If the current page is in en-US, I would want to see the en-US version of the product in the dropdown menu. I have provided language to both schemas, but I'm unable to filter it. Could anyone possibly assist?
AI Update

I can help you with filtering references based on the language from @sanity/document-internationalization! The issue in your code is a few syntax errors and you need to use the correct field name that the plugin creates.

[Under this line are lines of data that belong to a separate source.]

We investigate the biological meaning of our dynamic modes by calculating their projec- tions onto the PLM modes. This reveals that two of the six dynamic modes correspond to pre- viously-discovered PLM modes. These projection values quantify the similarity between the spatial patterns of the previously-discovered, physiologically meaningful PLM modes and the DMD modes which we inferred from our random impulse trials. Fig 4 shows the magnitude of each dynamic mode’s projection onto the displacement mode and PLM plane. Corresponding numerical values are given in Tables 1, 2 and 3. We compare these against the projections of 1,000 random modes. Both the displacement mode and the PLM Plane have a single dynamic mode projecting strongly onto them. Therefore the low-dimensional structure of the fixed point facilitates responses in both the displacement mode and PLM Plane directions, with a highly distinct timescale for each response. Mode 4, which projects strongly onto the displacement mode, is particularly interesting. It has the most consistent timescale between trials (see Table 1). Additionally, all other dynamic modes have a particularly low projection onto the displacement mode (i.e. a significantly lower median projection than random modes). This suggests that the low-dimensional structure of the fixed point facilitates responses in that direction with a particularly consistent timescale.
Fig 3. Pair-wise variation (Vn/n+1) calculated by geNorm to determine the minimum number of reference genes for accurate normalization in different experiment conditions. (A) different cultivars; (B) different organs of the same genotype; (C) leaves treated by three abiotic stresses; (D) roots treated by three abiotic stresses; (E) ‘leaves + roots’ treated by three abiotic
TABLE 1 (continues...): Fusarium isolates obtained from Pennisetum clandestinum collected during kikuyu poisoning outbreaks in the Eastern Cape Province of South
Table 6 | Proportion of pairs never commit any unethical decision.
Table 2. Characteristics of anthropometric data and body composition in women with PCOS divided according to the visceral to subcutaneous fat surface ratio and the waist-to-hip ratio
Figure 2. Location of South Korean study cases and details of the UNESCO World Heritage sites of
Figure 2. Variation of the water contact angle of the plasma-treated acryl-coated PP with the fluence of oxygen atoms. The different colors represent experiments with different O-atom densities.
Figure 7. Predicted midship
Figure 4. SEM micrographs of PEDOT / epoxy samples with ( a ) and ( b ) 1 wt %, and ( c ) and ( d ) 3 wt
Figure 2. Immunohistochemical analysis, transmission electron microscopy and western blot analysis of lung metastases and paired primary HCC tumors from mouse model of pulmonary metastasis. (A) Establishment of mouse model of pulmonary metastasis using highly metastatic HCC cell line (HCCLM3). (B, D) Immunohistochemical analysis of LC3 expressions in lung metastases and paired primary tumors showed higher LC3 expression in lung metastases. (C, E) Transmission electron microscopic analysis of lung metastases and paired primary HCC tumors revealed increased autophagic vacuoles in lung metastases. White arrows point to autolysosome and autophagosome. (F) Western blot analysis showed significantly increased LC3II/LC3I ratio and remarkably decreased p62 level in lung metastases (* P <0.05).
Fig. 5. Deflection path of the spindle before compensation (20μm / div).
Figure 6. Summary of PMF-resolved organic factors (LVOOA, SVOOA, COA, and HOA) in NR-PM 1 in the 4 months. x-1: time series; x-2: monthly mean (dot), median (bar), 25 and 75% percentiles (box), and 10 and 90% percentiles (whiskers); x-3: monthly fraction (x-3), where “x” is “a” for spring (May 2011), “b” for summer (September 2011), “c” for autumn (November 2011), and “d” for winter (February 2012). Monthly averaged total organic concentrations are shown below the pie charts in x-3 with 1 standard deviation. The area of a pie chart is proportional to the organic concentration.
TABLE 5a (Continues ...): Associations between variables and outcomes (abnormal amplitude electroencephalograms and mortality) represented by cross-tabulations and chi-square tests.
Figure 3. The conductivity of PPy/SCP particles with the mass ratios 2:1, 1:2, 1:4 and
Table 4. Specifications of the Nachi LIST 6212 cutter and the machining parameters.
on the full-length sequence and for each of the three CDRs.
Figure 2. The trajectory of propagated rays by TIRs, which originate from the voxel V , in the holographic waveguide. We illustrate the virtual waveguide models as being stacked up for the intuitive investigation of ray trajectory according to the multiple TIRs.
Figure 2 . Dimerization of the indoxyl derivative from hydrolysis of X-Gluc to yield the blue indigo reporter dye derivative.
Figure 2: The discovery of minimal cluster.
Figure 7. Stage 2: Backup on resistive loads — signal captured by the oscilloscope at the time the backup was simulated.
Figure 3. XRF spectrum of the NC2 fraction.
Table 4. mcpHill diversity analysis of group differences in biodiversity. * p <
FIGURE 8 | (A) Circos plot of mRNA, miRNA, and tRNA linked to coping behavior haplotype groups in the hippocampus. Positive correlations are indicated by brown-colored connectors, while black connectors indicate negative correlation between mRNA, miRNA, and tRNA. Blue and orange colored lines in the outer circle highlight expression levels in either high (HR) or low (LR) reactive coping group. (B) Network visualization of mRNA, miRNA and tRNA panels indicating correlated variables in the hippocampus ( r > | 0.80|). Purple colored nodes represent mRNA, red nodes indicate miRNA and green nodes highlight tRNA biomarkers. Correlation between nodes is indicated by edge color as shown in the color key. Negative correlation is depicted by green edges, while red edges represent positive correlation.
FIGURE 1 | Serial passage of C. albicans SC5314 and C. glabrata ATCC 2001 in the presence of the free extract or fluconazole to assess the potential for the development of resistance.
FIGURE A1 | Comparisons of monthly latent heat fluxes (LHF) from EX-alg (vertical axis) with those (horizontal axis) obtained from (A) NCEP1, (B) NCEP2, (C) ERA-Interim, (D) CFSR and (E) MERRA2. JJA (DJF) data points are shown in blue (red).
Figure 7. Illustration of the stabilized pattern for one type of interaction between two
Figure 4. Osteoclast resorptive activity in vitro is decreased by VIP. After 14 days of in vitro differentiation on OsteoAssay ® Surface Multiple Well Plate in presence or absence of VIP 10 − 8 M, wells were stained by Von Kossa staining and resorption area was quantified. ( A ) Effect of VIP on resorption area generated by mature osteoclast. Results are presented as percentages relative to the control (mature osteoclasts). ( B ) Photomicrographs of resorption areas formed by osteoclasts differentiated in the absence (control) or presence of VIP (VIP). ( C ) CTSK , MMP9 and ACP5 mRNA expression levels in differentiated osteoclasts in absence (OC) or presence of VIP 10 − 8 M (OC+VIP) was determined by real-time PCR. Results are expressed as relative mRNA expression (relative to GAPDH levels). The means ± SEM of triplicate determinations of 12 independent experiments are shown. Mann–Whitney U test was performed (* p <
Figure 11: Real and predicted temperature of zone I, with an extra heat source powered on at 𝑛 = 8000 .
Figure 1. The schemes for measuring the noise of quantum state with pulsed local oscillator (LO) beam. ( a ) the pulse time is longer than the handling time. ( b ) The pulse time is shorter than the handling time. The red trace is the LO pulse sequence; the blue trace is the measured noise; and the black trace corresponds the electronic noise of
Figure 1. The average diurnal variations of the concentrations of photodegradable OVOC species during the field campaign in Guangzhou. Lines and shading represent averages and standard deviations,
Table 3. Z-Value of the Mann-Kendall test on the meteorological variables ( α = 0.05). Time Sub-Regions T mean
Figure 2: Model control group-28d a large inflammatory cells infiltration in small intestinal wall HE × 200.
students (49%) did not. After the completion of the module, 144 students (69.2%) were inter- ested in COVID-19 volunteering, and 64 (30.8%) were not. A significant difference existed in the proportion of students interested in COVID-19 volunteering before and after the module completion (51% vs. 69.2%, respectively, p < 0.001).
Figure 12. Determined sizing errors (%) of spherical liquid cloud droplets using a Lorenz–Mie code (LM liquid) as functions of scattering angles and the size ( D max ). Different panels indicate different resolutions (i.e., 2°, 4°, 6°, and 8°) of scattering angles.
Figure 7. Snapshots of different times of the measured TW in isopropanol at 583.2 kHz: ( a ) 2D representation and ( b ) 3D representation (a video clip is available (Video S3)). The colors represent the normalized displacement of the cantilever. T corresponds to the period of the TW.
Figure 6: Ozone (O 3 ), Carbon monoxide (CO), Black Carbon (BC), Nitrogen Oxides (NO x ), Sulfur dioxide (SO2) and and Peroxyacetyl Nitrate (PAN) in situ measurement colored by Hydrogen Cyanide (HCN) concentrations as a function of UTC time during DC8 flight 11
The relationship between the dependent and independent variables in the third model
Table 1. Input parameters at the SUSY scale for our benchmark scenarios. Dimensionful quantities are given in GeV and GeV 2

When you use @sanity/document-internationalization, it adds a special field called __i18n_lang to your documents to track their language. Here's the corrected filter:

defineField({
  name: 'product',
  type: 'array',
  of: [{type: 'reference', to: [{type: 'dogTreat'}, {type: 'catTreat'}]}],
  options: {
    filter: ({ document }) => {
      const currentLanguage = document.__i18n_lang; // Use __i18n_lang field
      return {
        filter: '_type == $type && __i18n_lang == $language', // Fixed syntax
        params: {
          type: 'catTreat',
          language: currentLanguage
        }
      };
    }
  },
  group: 'products',
})

Key changes I made:

  1. Use __i18n_lang field: The document-internationalization plugin stores the language code in a field called __i18n_lang, not language
  2. Fixed GROQ syntax: Your filter string had template literals mixed with GROQ syntax incorrectly - use parameterized queries instead
  3. Use $language parameter: Pass the language as a param to avoid injection issues

If you want to filter for multiple types, adjust it like this:

filter: ({ document }) => {
  const currentLanguage = document.__i18n_lang;
  return {
    filter: '_type in $types && __i18n_lang == $language',
    params: {
      types: ['catTreat', 'dogTreat'],
      language: currentLanguage
    }
  };
}

This will ensure that when you're editing the en-US version of a document, you'll only see en-US versions of the referenced products in the dropdown. The __i18n_lang field is automatically managed by the plugin alongside __i18n_base and __i18n_refs fields that maintain relationships between translated documents.